Saved data entries:
____________________
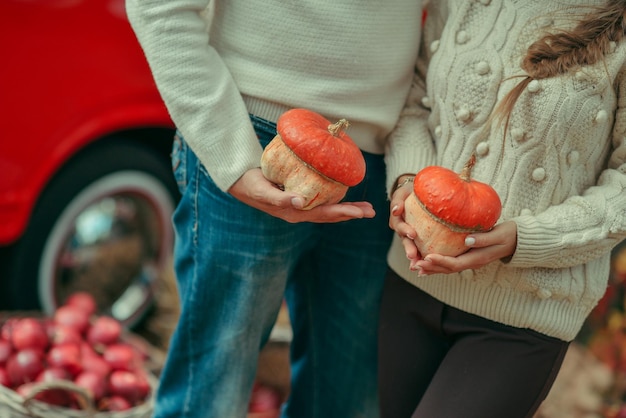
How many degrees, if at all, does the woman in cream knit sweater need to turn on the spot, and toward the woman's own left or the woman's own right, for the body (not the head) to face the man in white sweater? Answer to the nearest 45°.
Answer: approximately 45° to the woman's own right

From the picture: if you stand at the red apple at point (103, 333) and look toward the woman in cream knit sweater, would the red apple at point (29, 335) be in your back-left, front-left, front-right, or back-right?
back-right

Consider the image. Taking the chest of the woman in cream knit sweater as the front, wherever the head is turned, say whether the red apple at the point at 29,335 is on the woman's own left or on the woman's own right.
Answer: on the woman's own right

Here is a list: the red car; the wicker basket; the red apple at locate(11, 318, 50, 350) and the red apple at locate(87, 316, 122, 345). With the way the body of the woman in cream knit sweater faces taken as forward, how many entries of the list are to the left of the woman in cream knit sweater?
0

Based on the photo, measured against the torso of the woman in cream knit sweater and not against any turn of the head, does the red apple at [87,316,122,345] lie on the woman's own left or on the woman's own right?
on the woman's own right

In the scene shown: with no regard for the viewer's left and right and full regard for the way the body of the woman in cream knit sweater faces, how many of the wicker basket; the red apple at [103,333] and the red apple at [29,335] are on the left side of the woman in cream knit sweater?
0

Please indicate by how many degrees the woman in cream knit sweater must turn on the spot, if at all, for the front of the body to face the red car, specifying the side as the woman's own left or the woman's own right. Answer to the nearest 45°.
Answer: approximately 90° to the woman's own right

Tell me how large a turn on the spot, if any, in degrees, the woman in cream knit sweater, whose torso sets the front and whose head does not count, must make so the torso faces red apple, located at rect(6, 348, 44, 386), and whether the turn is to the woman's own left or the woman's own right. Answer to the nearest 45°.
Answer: approximately 45° to the woman's own right

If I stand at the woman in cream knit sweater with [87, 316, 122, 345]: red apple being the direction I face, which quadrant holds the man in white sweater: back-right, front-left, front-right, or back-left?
front-left

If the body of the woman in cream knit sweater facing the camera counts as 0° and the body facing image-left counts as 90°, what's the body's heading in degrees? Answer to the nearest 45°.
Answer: approximately 45°

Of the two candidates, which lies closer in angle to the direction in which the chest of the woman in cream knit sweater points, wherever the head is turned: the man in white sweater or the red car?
the man in white sweater
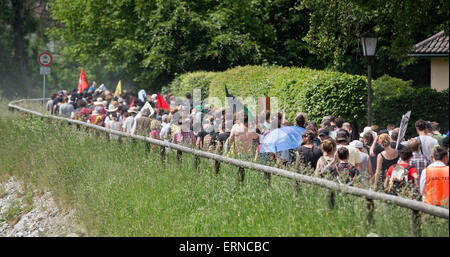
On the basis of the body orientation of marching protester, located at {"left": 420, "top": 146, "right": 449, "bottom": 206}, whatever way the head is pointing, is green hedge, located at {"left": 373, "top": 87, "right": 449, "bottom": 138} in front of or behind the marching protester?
in front

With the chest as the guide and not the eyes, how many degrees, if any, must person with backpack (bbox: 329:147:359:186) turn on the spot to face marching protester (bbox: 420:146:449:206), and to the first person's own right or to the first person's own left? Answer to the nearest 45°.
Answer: approximately 135° to the first person's own right

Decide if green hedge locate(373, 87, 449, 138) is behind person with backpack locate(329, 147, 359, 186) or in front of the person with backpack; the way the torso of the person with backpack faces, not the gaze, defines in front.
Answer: in front

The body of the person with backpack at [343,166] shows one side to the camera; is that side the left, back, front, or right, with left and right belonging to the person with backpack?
back

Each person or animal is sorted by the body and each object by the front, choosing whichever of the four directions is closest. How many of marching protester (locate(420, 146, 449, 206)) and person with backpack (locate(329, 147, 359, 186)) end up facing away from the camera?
2

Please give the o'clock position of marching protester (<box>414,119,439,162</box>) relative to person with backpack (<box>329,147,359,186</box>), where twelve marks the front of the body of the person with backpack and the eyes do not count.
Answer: The marching protester is roughly at 1 o'clock from the person with backpack.

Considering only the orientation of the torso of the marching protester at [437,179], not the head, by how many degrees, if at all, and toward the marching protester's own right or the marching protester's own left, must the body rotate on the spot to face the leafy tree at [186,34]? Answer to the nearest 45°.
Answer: approximately 45° to the marching protester's own left

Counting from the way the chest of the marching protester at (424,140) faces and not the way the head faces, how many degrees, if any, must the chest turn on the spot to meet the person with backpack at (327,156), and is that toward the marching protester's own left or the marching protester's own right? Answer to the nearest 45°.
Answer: approximately 90° to the marching protester's own left

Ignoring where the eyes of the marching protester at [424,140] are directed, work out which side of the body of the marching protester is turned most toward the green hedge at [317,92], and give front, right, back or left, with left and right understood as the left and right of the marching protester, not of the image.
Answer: front

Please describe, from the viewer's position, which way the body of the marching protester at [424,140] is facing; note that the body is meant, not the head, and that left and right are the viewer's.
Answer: facing away from the viewer and to the left of the viewer

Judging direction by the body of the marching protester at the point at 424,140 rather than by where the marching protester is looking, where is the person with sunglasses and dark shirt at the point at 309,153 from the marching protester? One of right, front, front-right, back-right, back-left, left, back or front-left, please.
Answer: left

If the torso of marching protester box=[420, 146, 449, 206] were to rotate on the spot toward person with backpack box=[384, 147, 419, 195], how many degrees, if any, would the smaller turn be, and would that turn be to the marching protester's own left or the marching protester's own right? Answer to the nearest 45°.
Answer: approximately 45° to the marching protester's own left

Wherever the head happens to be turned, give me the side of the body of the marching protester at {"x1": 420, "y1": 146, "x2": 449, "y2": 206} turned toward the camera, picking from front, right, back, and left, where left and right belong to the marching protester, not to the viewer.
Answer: back

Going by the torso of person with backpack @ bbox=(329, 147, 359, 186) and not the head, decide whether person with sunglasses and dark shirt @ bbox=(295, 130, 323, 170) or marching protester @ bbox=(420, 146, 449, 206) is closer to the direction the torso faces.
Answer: the person with sunglasses and dark shirt
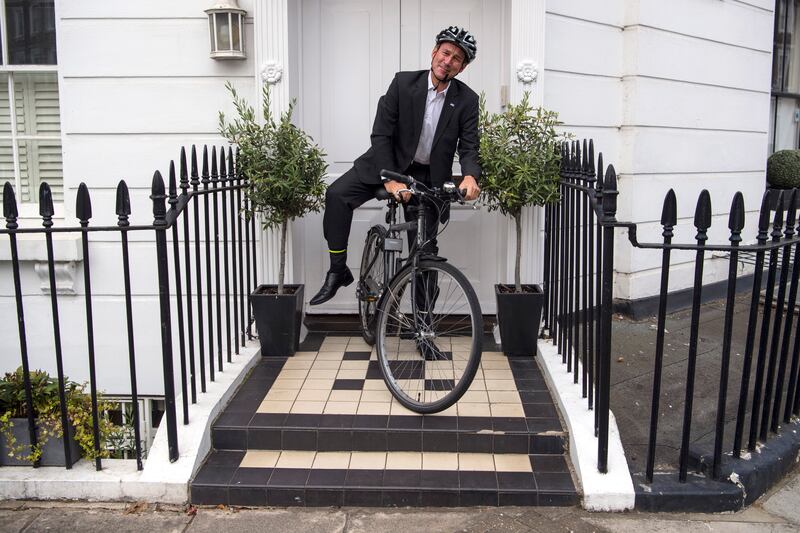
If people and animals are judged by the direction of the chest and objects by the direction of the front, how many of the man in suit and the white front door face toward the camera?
2

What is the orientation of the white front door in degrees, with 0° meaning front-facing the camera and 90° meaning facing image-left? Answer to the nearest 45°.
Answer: approximately 0°

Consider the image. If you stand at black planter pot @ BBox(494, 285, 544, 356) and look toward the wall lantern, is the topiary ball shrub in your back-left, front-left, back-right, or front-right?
back-right

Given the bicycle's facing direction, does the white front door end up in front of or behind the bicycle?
behind

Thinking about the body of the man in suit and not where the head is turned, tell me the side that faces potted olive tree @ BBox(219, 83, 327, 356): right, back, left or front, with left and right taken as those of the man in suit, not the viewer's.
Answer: right

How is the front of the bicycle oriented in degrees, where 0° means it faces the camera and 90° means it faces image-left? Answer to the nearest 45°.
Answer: approximately 315°

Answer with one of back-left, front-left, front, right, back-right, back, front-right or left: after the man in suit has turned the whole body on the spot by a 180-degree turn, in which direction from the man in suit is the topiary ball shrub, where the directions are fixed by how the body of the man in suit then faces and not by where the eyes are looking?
front-right

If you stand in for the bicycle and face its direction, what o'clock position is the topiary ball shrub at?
The topiary ball shrub is roughly at 9 o'clock from the bicycle.

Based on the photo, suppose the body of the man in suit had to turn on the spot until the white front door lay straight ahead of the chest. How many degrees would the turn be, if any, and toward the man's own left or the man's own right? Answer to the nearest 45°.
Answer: approximately 180°

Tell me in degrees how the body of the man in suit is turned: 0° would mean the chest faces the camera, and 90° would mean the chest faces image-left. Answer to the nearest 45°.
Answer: approximately 0°
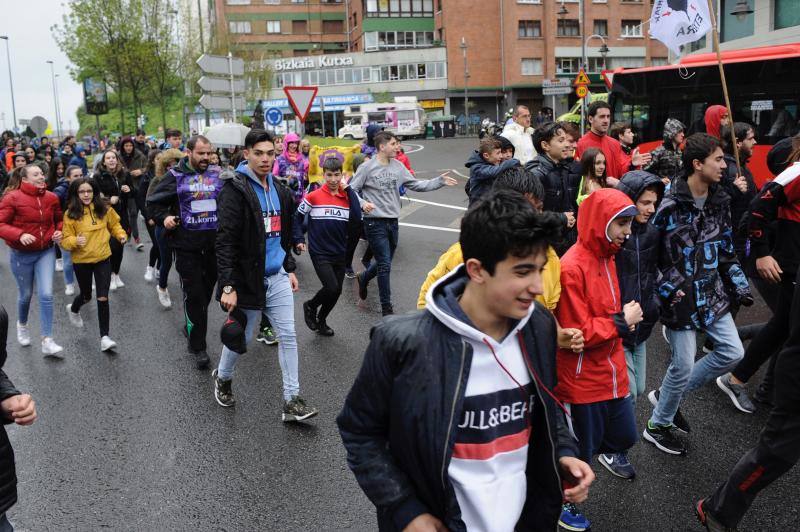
____________________
_INSTRUCTIONS TO FOLLOW_. Copy out every item above word for word. Leave the pictures out.

_ANSWER TO THE PROBLEM_.
How many degrees, if at all, does the woman in cream knit sweater need to turn on the spot, and toward the woman's own left or the woman's own right, for the body (not the head) to face the man in white sweater? Answer to the nearest 45°.
Answer: approximately 45° to the woman's own right

From the picture: if you stand at the red apple at point (103, 333) and look toward the woman in cream knit sweater, would the red apple at point (29, 335) be in your back-left, front-left, front-right, or back-right?
back-right

Consider the image. Taking the chest of the woman in cream knit sweater as the front, wherever the head is turned, say whether the red apple at the point at 29,335 is on the woman's own left or on the woman's own right.
Answer: on the woman's own right

Here is a list: the red car; the wicker basket; the red apple at locate(11, 318, 50, 350) and the red apple at locate(87, 316, 122, 345). With the way the body of the woman in cream knit sweater faces taken as forward, how many entries of the list are to the left of the woman in cream knit sweater?
0

Based on the photo, measured against the torso of the woman in cream knit sweater and not against any turn of the head, does the red apple at [87,316,122,345] lie on the woman's own left or on the woman's own right?
on the woman's own right

In the scene shown: with no regard for the viewer's left and right and full regard for the way the body of the woman in cream knit sweater faces, how many of the wicker basket; the red apple at [103,333] and the red apple at [29,335] are on the left side of the woman in cream knit sweater?
0

Please indicate by how many degrees the woman in cream knit sweater must turn on the spot, if at all, for the front of the body to face the red car, specifying the side as the woman's own left or the woman's own right. Answer to the nearest 45°.
Answer: approximately 90° to the woman's own right

Tell me how large a turn on the spot, if any, in degrees, the woman in cream knit sweater, whose torso sets the front and whose head does not count, must make so the torso faces red apple, located at rect(6, 348, 44, 386), and whether the turn is to the woman's own left or the woman's own right. Answer to the nearest 45°.
Answer: approximately 45° to the woman's own right

If I stand at the woman in cream knit sweater with [87, 316, 122, 345]: red apple being the direction I face, which quadrant holds the man in white sweater: back-right, front-left, front-right, or back-left?
front-left

If the body of the woman in cream knit sweater facing the camera counts as 0° and the body facing image-left counts as 90°, what's the body's heading in degrees? Answer to the nearest 45°.
Answer: approximately 45°

Of the two candidates, which lies closer in angle to the direction in which the chest of the woman in cream knit sweater points, wherever the head is turned: the man in white sweater or the red car?
the man in white sweater
On the basis of the body orientation of marching protester, located at {"left": 420, "top": 146, "right": 449, "bottom": 206}, whatever way the head is pointing, is green hedge, located at {"left": 373, "top": 87, "right": 449, "bottom": 138} in front of or behind the marching protester?
in front

With the chest as the guide and not the eyes, how many degrees, if any, must person with backpack (bbox: 329:147:359:186) turn on the spot to face marching protester (bbox: 420:146:449:206), and to the first person's own right or to the first person's own left? Answer to the nearest 45°.
Answer: approximately 135° to the first person's own right

Decide if green hedge locate(373, 87, 449, 138) is behind person with backpack locate(329, 147, 359, 186) or in front of the person with backpack; the way the torso of the person with backpack faces, not the gaze, defines in front.
Answer: in front

The body of the person with backpack at [343,166] shows one side to the camera; is that side the left, back, front, or right, with left and right belonging to the person with backpack?
back

Each person or animal is sorted by the body and each object by the front, choosing whichever of the four directions is closest. How many of marching protester (locate(420, 146, 449, 206)) and person with backpack (locate(329, 147, 359, 186)) end up facing away from the camera?
2

Please give the o'clock position of marching protester (<box>414,119,439,162</box>) relative to person with backpack (<box>329,147,359,186</box>), where twelve marks the front of the body of the person with backpack and the eyes do not count.
Answer: The marching protester is roughly at 1 o'clock from the person with backpack.

Considering only the orientation of the torso of the marching protester at [437,179], not the head, by how many degrees, if at all, and toward the marching protester's own right or the marching protester's own left, must the body rotate on the spot to face the leafy tree at [186,34]? Answer to the nearest 45°.
Answer: approximately 45° to the marching protester's own left

Counting from the way the chest of the marching protester at (424,140) faces and not the way the head faces, how many degrees, if any, must the chest turn on the spot to meet the person with backpack at (327,156), and is that toward the marching protester's own left or the marching protester's own right? Answer to the nearest 45°.
Answer: approximately 90° to the marching protester's own left

Ignoring where the eyes of the marching protester at [424,140] are directed, work out which side of the body of the marching protester is turned most toward the green hedge at [317,92], and give front, right, back or left, with left and right understood as the left and right of the marching protester, not of the image.
Answer: front

Please describe, from the viewer's position, which way the body of the marching protester at [424,140] is facing; note that the body is meant, not the head, and that left and right are the viewer's.
Answer: facing away from the viewer and to the left of the viewer

Judging direction by the body of the marching protester at the point at 424,140 rather than by where the marching protester is looking, where is the person with sunglasses and dark shirt at the point at 309,153 from the marching protester? One of right, front, front-right, back-right, back-left, left, back or front-left, please.
Answer: left

If the torso of marching protester box=[420, 146, 449, 206] were to rotate on the spot toward person with backpack box=[384, 147, 419, 195], how many degrees, if any, would the smaller turn be, and would that turn be to the marching protester's own left or the marching protester's own right? Answer to the nearest 45°.
Answer: approximately 45° to the marching protester's own left

Wherever the head happens to be turned, give me the side of the body of the marching protester at {"x1": 420, "y1": 146, "x2": 449, "y2": 206} turned toward the camera, picking from front, right, back, and left, where left and right belong to the marching protester, not to the viewer.
Answer: back

Going by the torso of person with backpack @ bbox=(329, 147, 359, 186) and not the head, decide whether person with sunglasses and dark shirt @ bbox=(295, 130, 323, 170) or marching protester @ bbox=(420, 146, 449, 206) is closer to the direction the torso faces.
Answer: the person with sunglasses and dark shirt
If people and animals are judged by the direction of the chest and objects by the direction of the front, how many of the man in suit and the white front door face toward the camera?
2

What is the orientation of the white front door in degrees, with 0° meaning front-facing the camera and 90° meaning facing image-left? Answer to the nearest 45°.
Answer: approximately 0°

Consider the image. If you stand at black planter pot @ BBox(494, 285, 544, 356) and look toward the wall lantern, is the topiary ball shrub in your back-left, front-left, back-right, or front-right?
back-right

Given the bicycle's facing direction, does the white front door end up in front of or behind the bicycle?
behind

Thinking about the body of the man in suit and not where the head is turned, tell me the side that faces potted olive tree @ BBox(219, 83, 327, 356): right, back, left or front, with left and right taken as those of the man in suit, not the viewer's.
Answer: right

How is the front of the bicycle oriented in degrees, where 0° means it faces the camera and 90° means it faces image-left? Answer to the nearest 45°.
Answer: approximately 315°

Answer with one of back-left, front-left, front, right, back-right, back, front-right or left: after the man in suit has turned the whole body on the spot by a 180-degree turn, in which direction from the man in suit is the topiary ball shrub, where the directions are fixed by how the body of the man in suit then faces and not by where the eyes are looking?
front-right

If you stand in for the bicycle and face its direction, what o'clock position is the topiary ball shrub at?
The topiary ball shrub is roughly at 9 o'clock from the bicycle.

Based on the photo, suppose the body of the man in suit had to turn on the spot until the white front door lay straight ahead of the chest. How many degrees would the turn be, if any, and toward the man's own left or the man's own right? Answer to the nearest 45°.
Answer: approximately 180°

Tell me in degrees how the body of the man in suit is turned: 0° would mean the chest faces the camera, and 90° would mean the chest faces image-left. Answer to the nearest 45°.
Answer: approximately 0°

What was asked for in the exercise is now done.